The finale, The Death of Kullervo, begins with ghostly sounds from the strings and a bleak, quiet, darkly-harmonized narration from the chorus, as Kullervo returns to the scene of the rape to find that neither grass nor flower will grow on that spot.  He draws his sword, and asks if it wishes to eat guilty flesh and drink blood that is to blame.  The sword then speaks to him, and agrees to take his life.  He plants the butt of the handle on the ground, and flings himself on the sword.  All of this is narrated by the chorus, to a slow, dark processional bass with recalls of motifs from earlier movements in the middle voices of the orchestra.  The choir's singing grows louder and the funereal march more anguished as the sword pronounces its will.

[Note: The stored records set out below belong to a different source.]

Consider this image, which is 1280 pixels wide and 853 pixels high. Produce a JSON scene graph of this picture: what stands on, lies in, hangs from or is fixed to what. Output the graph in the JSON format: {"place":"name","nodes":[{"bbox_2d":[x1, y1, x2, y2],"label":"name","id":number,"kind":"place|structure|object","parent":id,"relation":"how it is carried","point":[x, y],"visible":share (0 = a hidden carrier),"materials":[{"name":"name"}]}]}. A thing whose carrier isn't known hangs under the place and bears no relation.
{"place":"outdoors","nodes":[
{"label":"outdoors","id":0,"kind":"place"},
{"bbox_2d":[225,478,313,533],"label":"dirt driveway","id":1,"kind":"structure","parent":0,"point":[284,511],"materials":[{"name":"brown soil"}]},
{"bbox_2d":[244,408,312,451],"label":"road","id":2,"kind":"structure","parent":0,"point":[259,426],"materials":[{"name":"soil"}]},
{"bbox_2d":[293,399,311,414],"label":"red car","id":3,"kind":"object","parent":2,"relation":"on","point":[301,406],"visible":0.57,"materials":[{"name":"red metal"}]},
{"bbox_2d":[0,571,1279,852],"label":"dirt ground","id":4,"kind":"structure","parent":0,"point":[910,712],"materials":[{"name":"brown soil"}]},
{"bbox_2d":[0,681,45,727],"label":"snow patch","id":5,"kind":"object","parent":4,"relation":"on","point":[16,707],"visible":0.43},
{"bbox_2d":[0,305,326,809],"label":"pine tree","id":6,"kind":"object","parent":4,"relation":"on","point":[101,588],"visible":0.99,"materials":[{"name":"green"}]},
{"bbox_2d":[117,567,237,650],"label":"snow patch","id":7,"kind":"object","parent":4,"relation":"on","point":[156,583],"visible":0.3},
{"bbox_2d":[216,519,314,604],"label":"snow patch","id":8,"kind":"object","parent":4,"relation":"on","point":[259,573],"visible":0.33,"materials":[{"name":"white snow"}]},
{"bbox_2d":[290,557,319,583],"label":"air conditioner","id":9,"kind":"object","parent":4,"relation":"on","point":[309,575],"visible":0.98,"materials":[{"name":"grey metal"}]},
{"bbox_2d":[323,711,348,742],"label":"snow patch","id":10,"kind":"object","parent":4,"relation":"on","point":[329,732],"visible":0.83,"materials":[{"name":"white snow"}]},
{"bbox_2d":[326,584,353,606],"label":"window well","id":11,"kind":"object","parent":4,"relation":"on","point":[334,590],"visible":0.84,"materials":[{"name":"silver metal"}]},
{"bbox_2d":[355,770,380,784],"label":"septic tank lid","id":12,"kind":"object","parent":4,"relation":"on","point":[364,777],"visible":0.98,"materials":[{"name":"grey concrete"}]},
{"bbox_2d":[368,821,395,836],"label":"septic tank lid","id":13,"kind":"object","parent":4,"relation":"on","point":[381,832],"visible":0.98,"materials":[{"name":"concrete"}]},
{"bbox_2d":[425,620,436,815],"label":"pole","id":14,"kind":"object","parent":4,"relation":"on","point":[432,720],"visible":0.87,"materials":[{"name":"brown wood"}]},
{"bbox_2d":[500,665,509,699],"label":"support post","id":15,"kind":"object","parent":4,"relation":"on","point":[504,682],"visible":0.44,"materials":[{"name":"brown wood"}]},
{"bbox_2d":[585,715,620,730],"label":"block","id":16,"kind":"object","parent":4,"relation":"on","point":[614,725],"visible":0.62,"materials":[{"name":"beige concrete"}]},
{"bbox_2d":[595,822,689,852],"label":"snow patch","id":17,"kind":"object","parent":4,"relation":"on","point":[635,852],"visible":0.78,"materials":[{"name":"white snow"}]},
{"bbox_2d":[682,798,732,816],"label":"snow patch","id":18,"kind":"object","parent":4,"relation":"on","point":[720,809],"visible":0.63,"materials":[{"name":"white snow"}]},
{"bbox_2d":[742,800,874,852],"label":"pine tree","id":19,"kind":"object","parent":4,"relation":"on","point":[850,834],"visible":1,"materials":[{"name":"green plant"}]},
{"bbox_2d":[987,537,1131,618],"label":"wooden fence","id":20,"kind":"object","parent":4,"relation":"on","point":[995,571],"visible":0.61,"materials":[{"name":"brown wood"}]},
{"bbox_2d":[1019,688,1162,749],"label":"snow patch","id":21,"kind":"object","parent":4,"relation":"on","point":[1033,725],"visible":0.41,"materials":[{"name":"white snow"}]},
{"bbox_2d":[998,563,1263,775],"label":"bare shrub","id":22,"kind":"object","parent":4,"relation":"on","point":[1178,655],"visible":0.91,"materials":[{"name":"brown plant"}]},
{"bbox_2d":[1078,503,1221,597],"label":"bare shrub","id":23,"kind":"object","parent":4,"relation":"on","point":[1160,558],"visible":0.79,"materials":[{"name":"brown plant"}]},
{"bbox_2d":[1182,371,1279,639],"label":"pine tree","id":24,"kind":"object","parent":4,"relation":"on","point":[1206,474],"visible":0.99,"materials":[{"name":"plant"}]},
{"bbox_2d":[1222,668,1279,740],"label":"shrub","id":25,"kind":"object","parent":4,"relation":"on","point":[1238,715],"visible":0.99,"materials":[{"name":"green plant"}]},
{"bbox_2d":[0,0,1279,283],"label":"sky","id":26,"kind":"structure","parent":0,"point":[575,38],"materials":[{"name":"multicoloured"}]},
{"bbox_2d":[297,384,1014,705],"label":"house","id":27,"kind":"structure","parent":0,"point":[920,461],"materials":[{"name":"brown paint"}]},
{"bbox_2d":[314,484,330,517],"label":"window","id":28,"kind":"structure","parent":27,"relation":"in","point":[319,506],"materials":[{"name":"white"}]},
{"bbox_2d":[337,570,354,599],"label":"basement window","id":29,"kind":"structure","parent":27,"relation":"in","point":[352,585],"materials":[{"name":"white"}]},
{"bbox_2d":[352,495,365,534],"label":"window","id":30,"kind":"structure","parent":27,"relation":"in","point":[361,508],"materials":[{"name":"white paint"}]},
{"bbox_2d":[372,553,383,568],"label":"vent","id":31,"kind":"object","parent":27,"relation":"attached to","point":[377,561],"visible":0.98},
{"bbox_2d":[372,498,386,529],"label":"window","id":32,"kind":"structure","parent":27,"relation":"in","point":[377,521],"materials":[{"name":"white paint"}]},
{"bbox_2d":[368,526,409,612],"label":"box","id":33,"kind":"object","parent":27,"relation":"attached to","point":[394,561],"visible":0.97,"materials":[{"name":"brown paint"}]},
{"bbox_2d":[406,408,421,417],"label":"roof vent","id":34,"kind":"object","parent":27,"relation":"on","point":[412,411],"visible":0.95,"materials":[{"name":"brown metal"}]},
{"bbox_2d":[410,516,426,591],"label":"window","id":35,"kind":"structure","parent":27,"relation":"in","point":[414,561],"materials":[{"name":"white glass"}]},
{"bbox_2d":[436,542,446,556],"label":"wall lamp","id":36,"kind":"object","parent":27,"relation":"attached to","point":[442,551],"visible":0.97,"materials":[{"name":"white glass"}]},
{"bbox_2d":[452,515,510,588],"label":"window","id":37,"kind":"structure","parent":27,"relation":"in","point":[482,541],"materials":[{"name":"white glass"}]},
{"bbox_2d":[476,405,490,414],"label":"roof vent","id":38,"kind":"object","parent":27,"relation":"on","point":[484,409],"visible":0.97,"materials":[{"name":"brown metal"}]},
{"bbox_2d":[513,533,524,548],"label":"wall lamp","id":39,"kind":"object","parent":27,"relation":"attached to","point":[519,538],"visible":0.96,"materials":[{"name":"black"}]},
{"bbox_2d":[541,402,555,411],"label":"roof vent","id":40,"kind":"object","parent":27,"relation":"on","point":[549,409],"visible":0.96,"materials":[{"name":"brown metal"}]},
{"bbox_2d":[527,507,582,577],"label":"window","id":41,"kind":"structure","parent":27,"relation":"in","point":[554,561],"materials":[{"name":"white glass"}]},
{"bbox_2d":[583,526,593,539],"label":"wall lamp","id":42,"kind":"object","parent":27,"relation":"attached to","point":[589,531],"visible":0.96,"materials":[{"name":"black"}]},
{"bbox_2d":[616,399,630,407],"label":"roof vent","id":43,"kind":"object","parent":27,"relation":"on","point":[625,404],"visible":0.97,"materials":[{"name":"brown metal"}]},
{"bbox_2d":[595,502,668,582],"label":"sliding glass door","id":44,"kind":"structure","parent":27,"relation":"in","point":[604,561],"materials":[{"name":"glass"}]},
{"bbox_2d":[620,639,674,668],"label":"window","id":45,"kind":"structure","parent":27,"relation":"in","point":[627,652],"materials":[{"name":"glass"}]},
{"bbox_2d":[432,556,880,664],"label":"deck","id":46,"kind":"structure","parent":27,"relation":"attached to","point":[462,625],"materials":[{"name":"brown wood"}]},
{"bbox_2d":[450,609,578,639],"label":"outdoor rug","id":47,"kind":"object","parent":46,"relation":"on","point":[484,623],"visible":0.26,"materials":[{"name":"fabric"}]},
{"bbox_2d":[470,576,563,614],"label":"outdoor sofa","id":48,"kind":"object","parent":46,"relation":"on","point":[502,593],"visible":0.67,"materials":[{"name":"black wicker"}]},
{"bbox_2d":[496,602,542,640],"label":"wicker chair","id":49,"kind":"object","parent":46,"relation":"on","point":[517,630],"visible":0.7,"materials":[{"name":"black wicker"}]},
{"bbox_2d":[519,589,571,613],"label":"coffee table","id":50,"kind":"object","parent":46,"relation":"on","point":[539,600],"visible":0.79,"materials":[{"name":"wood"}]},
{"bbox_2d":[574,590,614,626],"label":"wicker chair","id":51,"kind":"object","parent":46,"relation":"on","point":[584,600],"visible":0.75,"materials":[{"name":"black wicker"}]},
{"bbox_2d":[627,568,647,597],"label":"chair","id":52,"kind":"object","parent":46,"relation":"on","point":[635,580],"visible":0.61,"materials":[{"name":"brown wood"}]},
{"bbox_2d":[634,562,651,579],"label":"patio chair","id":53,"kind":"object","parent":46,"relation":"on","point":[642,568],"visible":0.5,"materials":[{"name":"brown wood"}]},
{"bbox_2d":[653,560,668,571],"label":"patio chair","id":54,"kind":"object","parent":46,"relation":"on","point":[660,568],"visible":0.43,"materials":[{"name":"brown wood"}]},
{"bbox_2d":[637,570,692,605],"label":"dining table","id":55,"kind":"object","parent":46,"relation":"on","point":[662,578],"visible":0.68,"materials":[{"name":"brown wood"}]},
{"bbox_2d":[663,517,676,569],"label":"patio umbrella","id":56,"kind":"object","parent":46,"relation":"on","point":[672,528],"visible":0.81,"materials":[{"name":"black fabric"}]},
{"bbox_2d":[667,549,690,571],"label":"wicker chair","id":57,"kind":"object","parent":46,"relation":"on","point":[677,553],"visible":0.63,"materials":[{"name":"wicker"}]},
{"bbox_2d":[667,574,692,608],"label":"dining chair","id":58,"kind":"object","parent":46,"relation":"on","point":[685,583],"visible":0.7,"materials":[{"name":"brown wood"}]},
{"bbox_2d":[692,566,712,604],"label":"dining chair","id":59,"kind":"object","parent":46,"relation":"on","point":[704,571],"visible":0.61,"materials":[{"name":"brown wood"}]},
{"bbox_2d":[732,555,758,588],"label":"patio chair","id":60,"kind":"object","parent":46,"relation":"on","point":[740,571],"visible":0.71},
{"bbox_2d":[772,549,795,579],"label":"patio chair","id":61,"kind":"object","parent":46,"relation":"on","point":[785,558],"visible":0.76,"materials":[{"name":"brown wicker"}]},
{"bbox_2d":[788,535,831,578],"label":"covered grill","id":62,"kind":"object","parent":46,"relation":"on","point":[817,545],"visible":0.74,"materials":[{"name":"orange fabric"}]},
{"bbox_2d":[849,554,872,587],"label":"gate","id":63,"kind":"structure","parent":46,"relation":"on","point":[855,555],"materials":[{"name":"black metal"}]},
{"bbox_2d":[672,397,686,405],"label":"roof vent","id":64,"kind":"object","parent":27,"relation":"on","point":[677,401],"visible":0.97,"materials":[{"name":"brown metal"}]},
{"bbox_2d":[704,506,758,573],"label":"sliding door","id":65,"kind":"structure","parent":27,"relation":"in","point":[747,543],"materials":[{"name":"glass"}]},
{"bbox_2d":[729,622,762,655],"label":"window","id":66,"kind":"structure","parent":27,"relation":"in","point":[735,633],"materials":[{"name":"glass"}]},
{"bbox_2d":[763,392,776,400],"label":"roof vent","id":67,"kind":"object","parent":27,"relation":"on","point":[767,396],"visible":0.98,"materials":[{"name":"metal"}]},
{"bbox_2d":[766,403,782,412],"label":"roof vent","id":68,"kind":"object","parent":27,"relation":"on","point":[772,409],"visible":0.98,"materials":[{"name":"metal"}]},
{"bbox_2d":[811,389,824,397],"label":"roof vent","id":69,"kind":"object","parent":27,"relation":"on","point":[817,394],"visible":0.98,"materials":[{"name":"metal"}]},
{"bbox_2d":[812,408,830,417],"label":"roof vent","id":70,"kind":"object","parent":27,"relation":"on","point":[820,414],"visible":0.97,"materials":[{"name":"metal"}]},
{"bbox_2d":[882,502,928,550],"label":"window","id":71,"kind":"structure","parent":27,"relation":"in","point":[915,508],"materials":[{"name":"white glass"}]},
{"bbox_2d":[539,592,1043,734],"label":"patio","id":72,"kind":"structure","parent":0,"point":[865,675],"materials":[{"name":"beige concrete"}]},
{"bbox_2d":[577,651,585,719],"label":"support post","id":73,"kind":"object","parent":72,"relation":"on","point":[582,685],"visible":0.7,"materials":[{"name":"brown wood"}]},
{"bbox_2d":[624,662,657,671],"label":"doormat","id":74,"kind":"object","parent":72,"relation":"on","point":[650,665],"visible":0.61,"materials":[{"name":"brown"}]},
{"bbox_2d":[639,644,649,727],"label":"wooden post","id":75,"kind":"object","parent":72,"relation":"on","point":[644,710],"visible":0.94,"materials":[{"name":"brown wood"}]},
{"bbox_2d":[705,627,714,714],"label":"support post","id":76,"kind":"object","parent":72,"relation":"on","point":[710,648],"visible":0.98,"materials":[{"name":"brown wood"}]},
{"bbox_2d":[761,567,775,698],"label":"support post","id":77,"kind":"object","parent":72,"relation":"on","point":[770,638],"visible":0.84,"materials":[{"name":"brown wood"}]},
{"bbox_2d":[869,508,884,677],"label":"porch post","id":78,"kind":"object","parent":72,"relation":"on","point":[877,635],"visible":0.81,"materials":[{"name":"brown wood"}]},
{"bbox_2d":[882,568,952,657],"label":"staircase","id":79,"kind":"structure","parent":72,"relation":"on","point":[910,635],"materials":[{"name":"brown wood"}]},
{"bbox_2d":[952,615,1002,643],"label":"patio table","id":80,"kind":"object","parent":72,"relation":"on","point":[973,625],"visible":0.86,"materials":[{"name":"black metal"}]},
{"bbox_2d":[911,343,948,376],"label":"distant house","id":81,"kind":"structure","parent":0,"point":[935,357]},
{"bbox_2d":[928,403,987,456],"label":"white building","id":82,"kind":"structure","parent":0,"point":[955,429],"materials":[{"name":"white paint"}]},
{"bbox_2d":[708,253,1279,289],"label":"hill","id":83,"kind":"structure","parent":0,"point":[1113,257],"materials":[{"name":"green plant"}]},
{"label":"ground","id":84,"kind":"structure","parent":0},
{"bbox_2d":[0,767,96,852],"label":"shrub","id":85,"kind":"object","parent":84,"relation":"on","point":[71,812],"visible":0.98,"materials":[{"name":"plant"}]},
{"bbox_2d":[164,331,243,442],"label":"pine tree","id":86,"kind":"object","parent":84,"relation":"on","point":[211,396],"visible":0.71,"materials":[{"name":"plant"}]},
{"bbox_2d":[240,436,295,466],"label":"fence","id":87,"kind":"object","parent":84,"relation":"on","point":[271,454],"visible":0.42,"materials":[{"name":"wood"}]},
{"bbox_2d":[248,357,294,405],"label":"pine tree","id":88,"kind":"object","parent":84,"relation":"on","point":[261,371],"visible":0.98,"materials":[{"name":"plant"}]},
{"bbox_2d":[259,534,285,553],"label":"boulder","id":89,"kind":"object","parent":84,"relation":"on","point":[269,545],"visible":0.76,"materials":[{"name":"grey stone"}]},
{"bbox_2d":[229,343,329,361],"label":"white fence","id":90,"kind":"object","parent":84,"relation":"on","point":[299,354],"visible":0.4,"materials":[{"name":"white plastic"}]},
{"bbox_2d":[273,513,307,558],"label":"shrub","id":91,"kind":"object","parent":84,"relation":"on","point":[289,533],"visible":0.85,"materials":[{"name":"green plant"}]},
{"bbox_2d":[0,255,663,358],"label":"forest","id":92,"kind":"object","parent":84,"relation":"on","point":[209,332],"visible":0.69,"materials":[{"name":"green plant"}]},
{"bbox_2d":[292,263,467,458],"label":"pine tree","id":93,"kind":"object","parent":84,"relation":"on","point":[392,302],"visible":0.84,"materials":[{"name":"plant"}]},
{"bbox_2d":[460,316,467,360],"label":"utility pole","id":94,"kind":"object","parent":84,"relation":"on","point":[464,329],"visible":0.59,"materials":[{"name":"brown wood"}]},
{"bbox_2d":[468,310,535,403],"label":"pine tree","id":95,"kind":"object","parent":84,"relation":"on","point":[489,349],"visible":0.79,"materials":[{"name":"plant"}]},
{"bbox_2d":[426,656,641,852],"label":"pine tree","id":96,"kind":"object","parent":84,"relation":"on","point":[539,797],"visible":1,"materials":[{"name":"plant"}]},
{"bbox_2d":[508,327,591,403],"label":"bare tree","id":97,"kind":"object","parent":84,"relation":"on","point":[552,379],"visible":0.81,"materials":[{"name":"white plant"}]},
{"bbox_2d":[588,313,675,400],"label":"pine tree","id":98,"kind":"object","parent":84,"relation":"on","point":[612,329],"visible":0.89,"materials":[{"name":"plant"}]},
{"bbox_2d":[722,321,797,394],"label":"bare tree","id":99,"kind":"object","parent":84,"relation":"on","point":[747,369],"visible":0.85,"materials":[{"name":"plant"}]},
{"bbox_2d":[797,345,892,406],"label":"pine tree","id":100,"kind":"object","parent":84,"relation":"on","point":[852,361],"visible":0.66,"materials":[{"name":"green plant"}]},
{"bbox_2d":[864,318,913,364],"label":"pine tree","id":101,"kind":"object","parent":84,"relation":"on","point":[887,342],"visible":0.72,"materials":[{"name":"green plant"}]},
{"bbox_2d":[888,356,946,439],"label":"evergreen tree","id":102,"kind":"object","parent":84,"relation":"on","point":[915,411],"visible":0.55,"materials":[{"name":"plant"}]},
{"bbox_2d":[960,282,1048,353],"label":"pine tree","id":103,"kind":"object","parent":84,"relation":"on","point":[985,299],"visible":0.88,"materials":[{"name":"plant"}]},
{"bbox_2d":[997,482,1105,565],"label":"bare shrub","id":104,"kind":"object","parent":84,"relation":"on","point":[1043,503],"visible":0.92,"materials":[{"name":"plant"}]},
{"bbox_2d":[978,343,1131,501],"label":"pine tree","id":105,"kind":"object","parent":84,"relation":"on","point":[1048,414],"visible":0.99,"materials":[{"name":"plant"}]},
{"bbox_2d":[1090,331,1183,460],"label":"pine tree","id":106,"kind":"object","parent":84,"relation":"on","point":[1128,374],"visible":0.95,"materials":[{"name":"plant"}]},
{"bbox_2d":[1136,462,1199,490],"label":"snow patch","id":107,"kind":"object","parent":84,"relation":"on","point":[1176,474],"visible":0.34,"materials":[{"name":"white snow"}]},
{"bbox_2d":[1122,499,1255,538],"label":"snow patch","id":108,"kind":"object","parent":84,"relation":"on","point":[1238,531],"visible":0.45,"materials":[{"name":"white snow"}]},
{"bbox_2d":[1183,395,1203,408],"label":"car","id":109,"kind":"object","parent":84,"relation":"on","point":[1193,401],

The march then continues in the orchestra, recalling musical material from both the first and third movements.  The combination of ostinato lines and massive brass chords, culminating in a gigantic silent pause is without question the most Brucknerian moment in the score.  A final choral outburst, summing up Kullervo's tragic end, is set to a massive recollection of the opening theme from the first movement, bringing the story full circle.

Kullervo has been particularly fortunate in recordings, with nearly two dozen fine versions having been made.  The first conductor to record the work, Paavo Berglund, laid down a second version years later.  So did Sir Colin Davis, whose fine RCA recording (his earlier version) is my personal favourite.  Due to the importance of accurate pronunciation in one of the world's trickier languages, most recordings use Finnish choirs, and Finnish or Swedish soloists.

I was lucky enough to be present for the second Toronto performances of Kullervo, back during the years when Finnish conductor Jukka-Pekka Saraste was the Toronto Symphony Orchestra's music director.  That was an unforgettable concert.  After the main work, the conductor returned to the podium for an encore -- common with a soloist, extremely uncommon for the orchestra itself.  When the massive opening chords of Finlandia roared out, the entire audience burst into spontaneous applause.  Of course, we heard Finlandia performed with the optional choral lines added to the magnificent orchestration!  The choir on that occasion was the Polytech Chorus from Helsinki, and Saraste later recorded Kullervo with them -- but in Finland.

Epic in scale, powerful in story-telling, evocative in its brooding Nordic darkness, Kullervo remains a significant landmark in the development of the art of Sibelius.  In some ways it represents the road which he chose not to follow.  And yet, the stylistic hallmarks of the mature artist's music can also be found emerging throughout this score.  The Davis RCA recording, which I mentioned above, underlined this point by presenting Kullervo and other early works in harness with the final Symphony # 7.  There's no doubt for my ears that all of this music, early and late alike,  comes from the same masterly hand and mind.